Thursday, July 06, 2023

VMT – review


Author & Illustrator: William Simpson

First Published: 2022

Contains spoilers

The Blurb: Vampires come in many forms and curious identities, full of diverse methodologies, not all Nosferatu of the rat teeth, or Dracula and his penchant for impaling Turks, but one thing's for sure, they aren't meant to sparkle or be teenage friendly, even if the young do taste like chicken! It's not that vampires aren't fun, but hang on to your face, they peel easier than an apple in baking season.

VMT brings together three diverse vampiric existences in an encounter with a darker, more malevolent evil, insistent on shredding the veil of life and indulging in a brutal orgy of carnal sacrifice... but of course, you have to get the flies out of the ointment first.

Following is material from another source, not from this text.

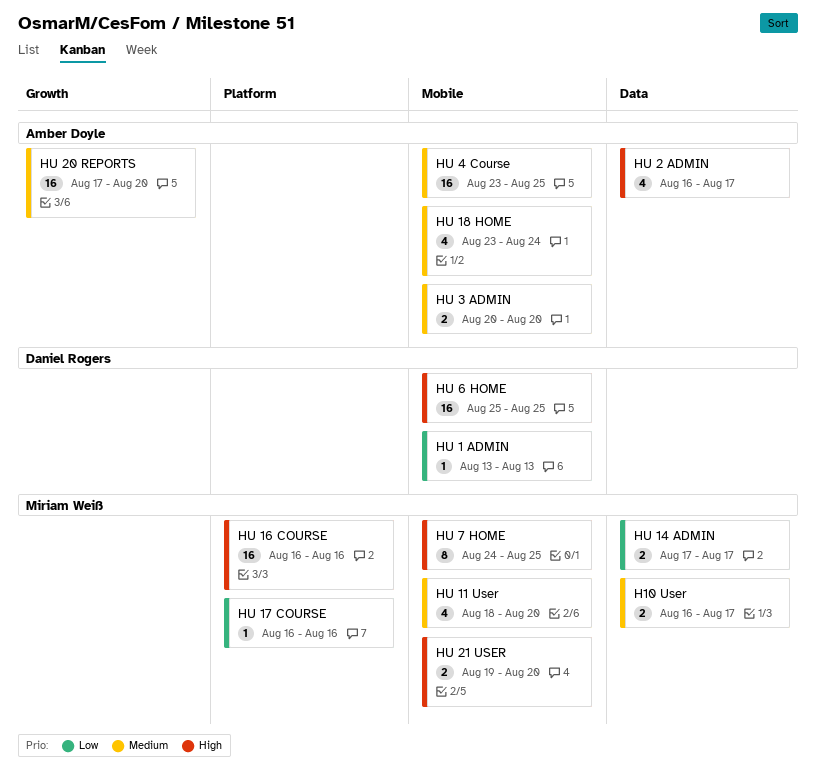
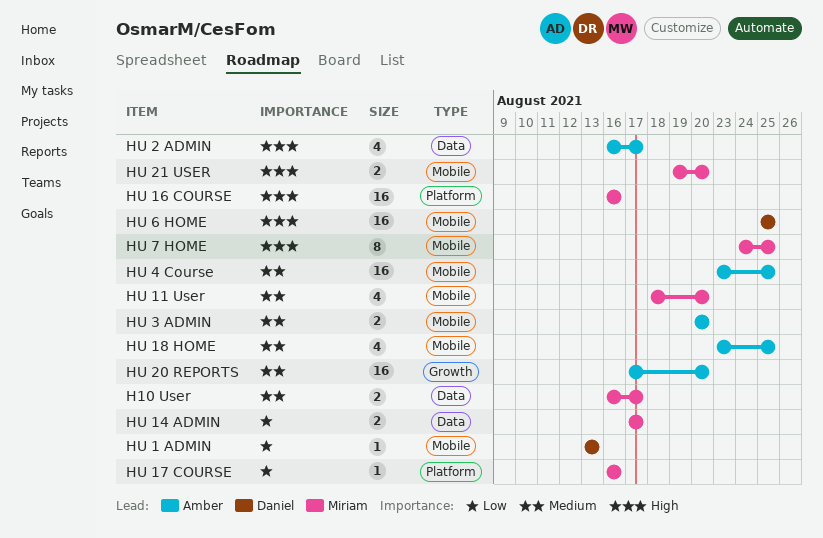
HU 18 HOME, due: Aug 24 -> Aug 25

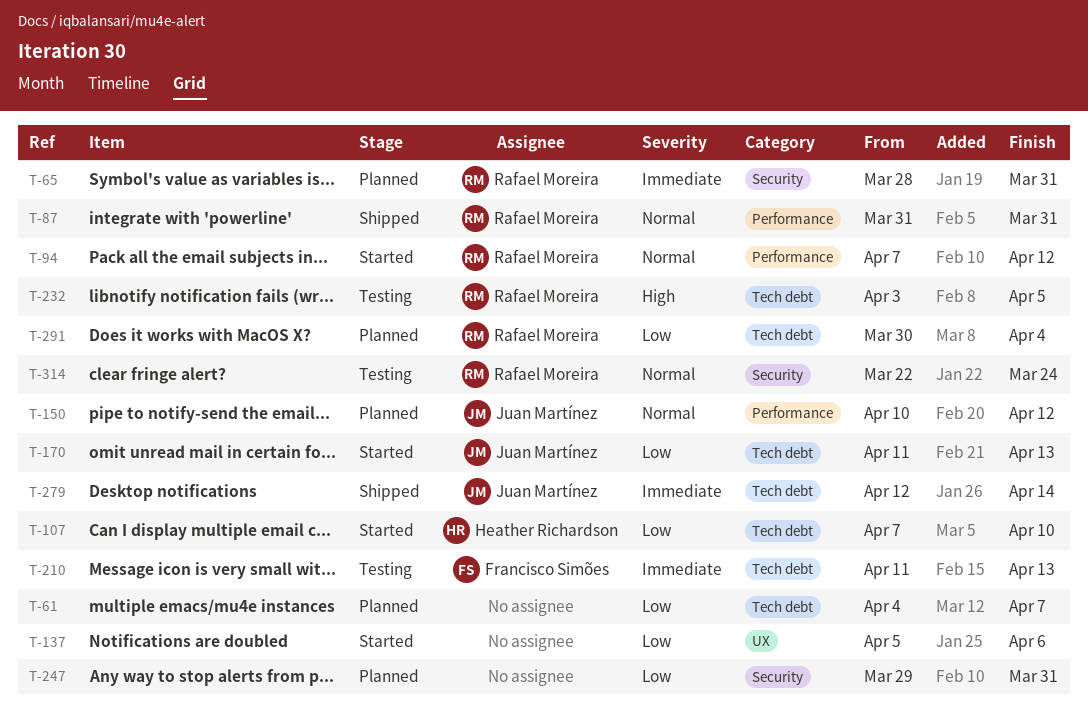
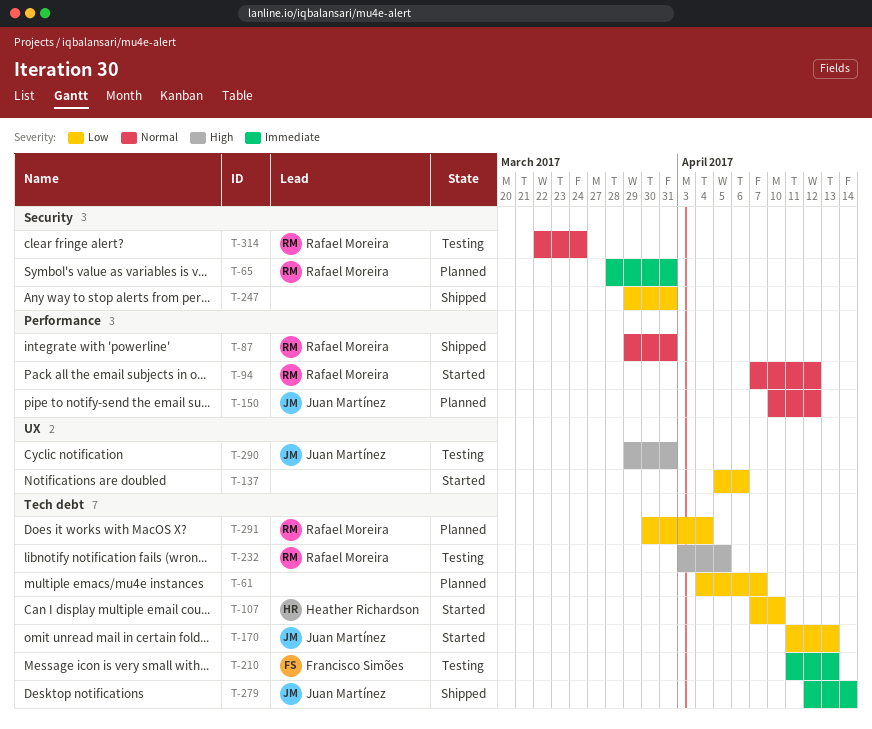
T-87, start: Mar 31 -> Mar 29
T-247, status: Planned -> Shipped
T-290: none -> present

If this was just SUN's story, Cyndi Lauper's 'Girls just wanna have fun' would be ringing through one's head, but it would be a short lived vainglorious effort, as her vampire nature means serious bloodletting and much pain for her encountered victims... still, she may be a bad tempered attitude on legs, but not the creeping pervading evil that fate must decree is destiny. No matter how they try, lives are not lived alone and with vampires, never a single timeline.

Past and potential futures, conjure the present and 'Sun's present will be filled with 'Mercy', a much older vampire and a victim of her own religion dominated quest for release, though blood addiction conspires to hold her on a razor edge of desperation and anger for her birth.

And then, 'Death's Dark Angel' walks the path between the shades of life and oblivion, manipulating the ripples of time and space, lured by maelstroms of brutality and horror, her feet steeped in histories long forgotten and her self, soaring beyond moral obligations.

VMT series one: An invitation into a meeting of a tryptic of cursed vampiric existence, surrounded by a consortium of very human fearful companions... and the battle against something much worse in dubious demonic devilry and such things as go bump in the night.

detail

The review
: The edition of VMT I have just gives it that title, though according to Amazon it stands for Vampire Menstrual Tension and is a new series by comic book/graphic novelist William Simpson. Simpson was part of the team behind DC’s Vamps (I will look at that here at some point), which is a graphic series about motorbike riding bad-ass vampire women and to some degree this treads similar ground (one of the characters, Artemis, is a motorcycle riding vampire hunter). The blurb tells us about the main vampire characters and they are all very different. The very young Sun is rage filled (and, though she doesn’t know it, has a bad habit of leaving her victims to rise as zombies), Mercy hates the clergy and seeks redemption, seeing Sun as a route to do so, and Sheherazade (named 'Death's Dark Angel' in the blurb) is ancient, named as a Goddess and almost aloof to the world; she also appears to be a soul eater.

Thrown into the mix is a vampiric Marquis de Sade and his vampire henchman Monderain, who have been sacrificing prostitutes to bring about a Lovecraftian apocalypse – so we get a cosmic horror aspect – and a homicide cop, Jake, who is out of his depth.

The artwork is gorgeous, there is action, violence and horror but not a lot of backstory and so it can feel a tad empty in places, plenty of style but missing some of the substance. That said we do have the three very different vampires and that brings me to something Simpson puts as part of the introduction, “I don’t get nice sparkly vampires with werewolf puppies as their pets”. Ok, I get it – and I don’t mind backlash creating an ultraviolent, adult piece of art. However, let it go already.

This is worthwhile, especially if you like your vampires violent (and in the case of de Sade, thoroughly evil) and more so if you like cosmic horror in your vampire stories. As mentioned, it could have stood some more backstory (which may come into future volumes as this is meant to be the first of three) but it’s still worth your time and still a quality piece of graphic novelisation. Thanks to Leila for putting me on to this and Sarah for getting it me as a birthday present. 7.5 out of 10.